**Material for this task**:
··········

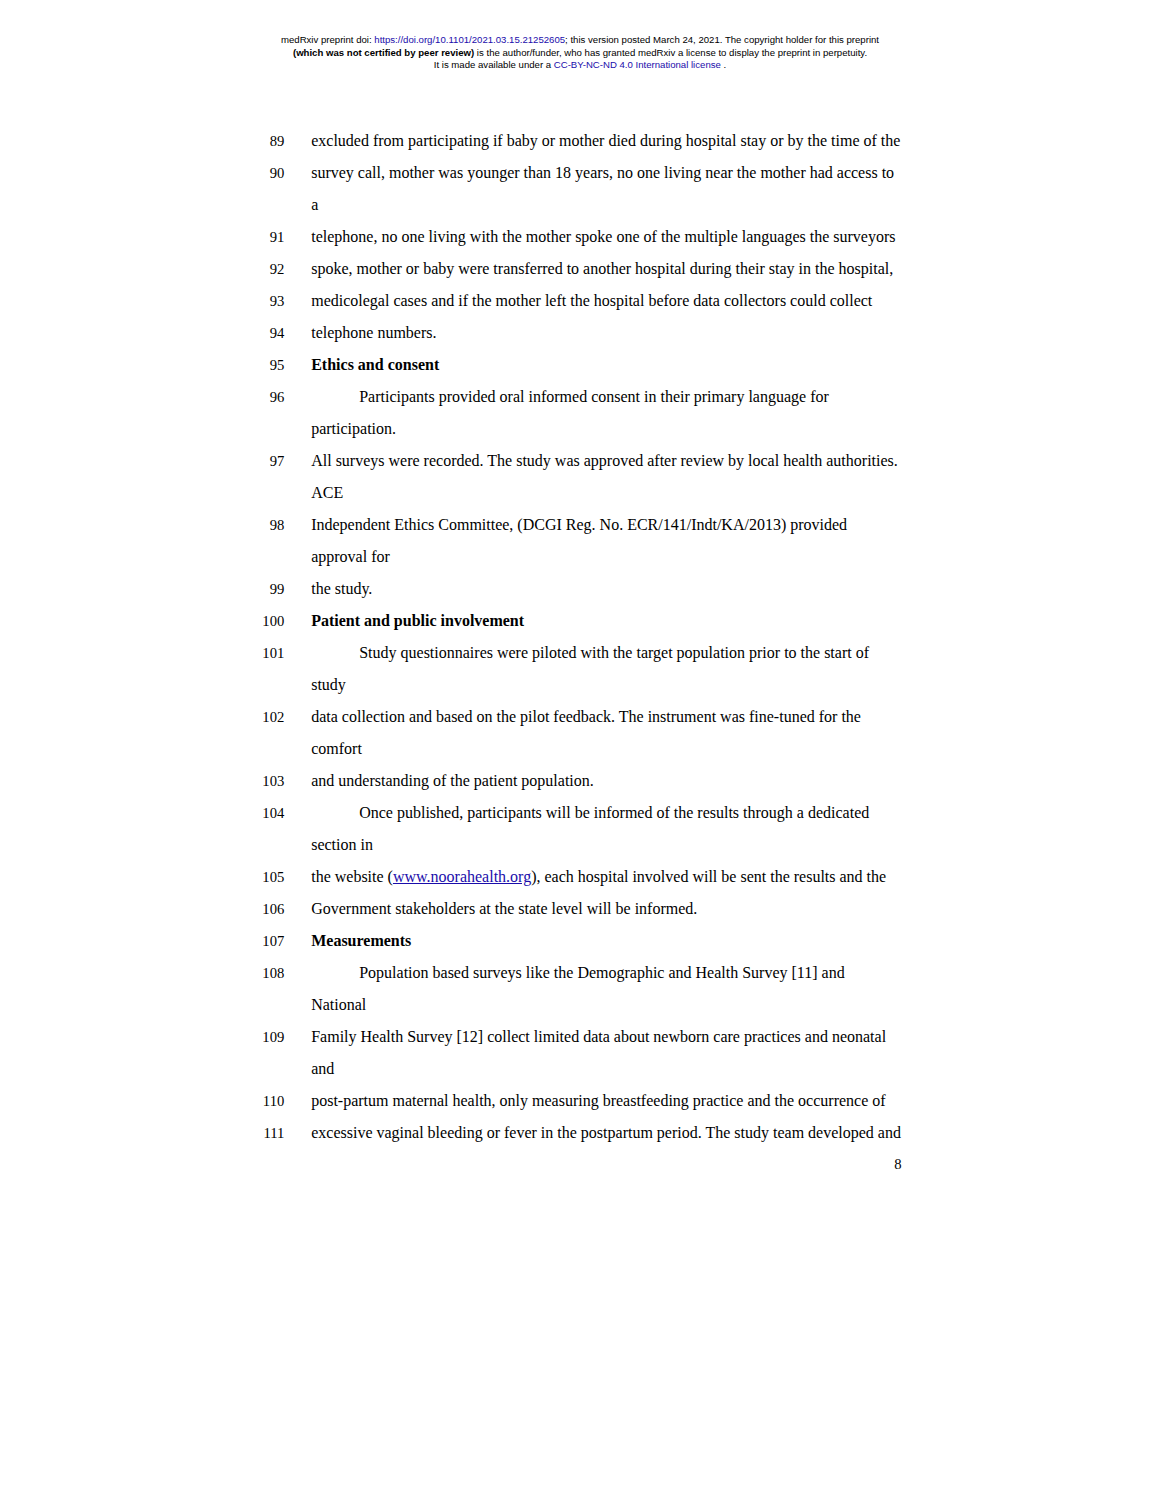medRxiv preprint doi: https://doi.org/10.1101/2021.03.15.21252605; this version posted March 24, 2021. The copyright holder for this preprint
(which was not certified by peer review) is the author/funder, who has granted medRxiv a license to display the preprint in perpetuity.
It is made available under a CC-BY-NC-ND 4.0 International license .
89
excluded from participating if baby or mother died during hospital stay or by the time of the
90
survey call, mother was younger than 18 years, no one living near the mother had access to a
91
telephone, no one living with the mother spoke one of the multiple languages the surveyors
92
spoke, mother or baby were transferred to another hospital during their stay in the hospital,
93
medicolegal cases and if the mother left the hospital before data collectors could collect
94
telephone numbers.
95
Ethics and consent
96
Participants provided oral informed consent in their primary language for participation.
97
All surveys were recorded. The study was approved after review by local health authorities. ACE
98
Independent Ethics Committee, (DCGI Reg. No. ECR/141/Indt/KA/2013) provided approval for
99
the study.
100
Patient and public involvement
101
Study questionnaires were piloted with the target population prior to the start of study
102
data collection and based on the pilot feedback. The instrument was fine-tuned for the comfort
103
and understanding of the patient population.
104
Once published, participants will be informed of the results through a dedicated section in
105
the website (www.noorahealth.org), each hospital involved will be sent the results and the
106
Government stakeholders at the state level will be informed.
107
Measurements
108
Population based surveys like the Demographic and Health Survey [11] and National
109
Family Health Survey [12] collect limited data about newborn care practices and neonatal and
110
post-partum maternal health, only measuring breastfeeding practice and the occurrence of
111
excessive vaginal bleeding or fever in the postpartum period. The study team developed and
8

··········

**What is being asked**: Once a line of the records is found to contain "study", copy it out.

**Written response**:
All surveys were recorded. The study was approved after review by local health authorities. ACE
the study.
Study questionnaires were piloted with the target population prior to the start of study
excessive vaginal bleeding or fever in the postpartum period. The study team developed and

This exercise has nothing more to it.